Le flic, on ne l’embrasse plus; on l’insulte, on lui crache à la figure, on l’immole.

Tribune publiée dans le Huffington Post le 22.03.2017

Mesdames, Messieurs,

Vous vous en souvenez sans doute. C'était en 2016. Il y a une éternité. Renaud chantait:"J'ai embrassé un flic / Entre Nation et République / J'aurais pas cru y'a trente ans / Qu'aulieu de leur balancer / Des pavés à tour de bras / J'en serrerais un contre moi." Comme lui, comme vous, des millions de Français témoignaient leur reconnaissance à la police, à leur police. Et il y avait de quoi: depuis des mois, en effet, qu'ils soient policiers nationaux ou policiers municipaux, ils déclinaient toute la palette de l'engagement au service de la République, des patrouilles sans repos jusqu'au sacrifice suprême. Charlie Hebdo, le Bataclan, Magnanville, Nice... Autant de traumatismes inédits. 
Mais ce qui s'est produit ensuite, l'avez-vous perçu? Tout à coup, à peine le souvenir du baiser s'était-il estompé, un regard en coin; puis une insulte; puis un pavé. Et, pour finir, un cocktail Molotov, comme le 8 octobre dernier à Viry-Châtillon, ou il y a quelques jours encore à Mantes-la-Jolie, aux Ulis, à Asnières, à Drancy, à Bobigny, à Argenteuil, à Ajaccio. Ayez, Mesdames, Messieurs, la curiosité de taper "Police" et "Molotov" dans Google Actualités; sans doute serez-vous, comme moi, saisi d'effroi, car la liste est longue...

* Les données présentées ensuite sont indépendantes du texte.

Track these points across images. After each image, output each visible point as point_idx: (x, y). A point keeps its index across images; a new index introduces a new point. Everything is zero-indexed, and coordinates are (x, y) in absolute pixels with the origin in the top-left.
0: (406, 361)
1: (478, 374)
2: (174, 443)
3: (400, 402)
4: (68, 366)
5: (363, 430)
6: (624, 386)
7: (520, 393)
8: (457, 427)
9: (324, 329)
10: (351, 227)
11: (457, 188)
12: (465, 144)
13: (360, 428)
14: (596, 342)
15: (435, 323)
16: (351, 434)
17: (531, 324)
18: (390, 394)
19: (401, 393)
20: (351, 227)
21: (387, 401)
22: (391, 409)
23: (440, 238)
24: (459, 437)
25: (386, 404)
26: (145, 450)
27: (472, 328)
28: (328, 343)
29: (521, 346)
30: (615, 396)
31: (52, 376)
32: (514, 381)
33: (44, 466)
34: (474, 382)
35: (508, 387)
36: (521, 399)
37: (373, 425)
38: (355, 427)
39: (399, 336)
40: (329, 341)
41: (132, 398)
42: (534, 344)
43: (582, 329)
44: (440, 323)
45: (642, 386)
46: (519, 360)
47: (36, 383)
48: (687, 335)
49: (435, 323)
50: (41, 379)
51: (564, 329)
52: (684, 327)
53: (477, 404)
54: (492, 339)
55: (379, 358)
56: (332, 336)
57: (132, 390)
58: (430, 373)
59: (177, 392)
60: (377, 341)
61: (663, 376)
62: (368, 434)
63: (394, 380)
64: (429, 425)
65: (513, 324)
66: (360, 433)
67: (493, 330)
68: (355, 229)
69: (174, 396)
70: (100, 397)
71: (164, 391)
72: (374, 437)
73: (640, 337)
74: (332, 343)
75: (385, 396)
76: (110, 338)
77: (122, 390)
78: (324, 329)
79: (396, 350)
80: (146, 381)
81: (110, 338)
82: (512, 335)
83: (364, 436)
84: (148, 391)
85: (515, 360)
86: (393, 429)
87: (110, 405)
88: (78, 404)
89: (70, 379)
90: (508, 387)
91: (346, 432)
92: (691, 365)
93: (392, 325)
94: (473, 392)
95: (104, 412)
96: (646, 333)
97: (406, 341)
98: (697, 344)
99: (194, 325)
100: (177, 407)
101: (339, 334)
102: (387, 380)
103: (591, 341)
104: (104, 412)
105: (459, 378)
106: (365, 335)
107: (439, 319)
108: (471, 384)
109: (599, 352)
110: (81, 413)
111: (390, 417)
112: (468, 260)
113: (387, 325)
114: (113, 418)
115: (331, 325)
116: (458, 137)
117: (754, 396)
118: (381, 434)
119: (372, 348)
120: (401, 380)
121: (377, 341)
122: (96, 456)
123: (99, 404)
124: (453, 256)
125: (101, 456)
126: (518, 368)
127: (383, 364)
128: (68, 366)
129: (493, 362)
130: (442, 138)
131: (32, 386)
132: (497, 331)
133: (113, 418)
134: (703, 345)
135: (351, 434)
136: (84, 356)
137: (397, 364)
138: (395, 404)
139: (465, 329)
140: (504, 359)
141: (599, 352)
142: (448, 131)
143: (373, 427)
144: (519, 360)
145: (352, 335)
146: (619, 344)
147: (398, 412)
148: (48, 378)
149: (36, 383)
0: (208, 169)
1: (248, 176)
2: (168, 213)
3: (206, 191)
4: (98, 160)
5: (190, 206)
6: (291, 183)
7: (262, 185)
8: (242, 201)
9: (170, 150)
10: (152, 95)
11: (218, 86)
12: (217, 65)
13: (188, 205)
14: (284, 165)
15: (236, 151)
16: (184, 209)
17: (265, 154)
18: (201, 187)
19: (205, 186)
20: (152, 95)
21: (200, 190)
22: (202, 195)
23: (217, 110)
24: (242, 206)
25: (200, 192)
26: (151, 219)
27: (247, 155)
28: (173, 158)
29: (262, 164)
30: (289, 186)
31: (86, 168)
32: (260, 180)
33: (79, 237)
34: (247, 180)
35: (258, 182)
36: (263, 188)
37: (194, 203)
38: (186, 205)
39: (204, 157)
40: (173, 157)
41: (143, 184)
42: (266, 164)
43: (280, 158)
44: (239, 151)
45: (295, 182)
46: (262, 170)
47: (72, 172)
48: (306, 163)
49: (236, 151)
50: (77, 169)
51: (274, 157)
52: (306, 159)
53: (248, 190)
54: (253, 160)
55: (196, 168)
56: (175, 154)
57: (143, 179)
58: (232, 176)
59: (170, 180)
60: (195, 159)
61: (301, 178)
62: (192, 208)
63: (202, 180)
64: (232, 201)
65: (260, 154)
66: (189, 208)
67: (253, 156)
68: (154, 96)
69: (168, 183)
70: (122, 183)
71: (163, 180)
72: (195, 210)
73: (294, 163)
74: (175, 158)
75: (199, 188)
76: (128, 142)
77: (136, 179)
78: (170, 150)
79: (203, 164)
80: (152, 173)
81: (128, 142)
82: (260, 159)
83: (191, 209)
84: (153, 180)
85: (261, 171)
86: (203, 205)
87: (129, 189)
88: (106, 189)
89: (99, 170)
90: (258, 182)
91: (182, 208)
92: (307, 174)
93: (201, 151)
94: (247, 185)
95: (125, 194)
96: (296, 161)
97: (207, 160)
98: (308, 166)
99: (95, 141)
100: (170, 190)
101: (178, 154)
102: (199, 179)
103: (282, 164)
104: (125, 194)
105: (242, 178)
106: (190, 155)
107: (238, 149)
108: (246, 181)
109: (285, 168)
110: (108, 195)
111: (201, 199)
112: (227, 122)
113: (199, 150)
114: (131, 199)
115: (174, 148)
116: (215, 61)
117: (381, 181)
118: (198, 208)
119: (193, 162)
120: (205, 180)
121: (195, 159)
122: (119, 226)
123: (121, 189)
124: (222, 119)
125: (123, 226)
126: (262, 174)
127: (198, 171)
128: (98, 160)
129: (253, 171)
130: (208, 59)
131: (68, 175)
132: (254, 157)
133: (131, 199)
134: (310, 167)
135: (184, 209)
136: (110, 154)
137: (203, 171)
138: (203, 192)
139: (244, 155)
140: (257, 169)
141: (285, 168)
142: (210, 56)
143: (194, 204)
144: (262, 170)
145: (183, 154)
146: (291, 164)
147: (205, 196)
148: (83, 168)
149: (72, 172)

Le flic, on ne l'embrasse plus; on l'insulte, on lui crache à la figure, on l'immole. Bien sûr, ceux qui insultent, qui crachent, qui immolent, ne sont pas les mêmes que ceux qui embrassaient –et qui continuent à embrasser. Ce sont les professionnels de la haine antiflics qui sont sortis du silence où l'émoi populaire les avait, un temps, confiné. Aujourd'hui, tout leur est profitable pour instiller le doute, la méfiance, le rejet. Et l'amalgame, surtout. Dès qu'une affaire éclate, une double mécanique s'enclenche. D'abord, on simplifie les faits à outrance, quitte à "s'arranger" avec la vérité. Et ensuite, sans distinction ni précaution, on jette le discrédit sur l'ensemble de la profession.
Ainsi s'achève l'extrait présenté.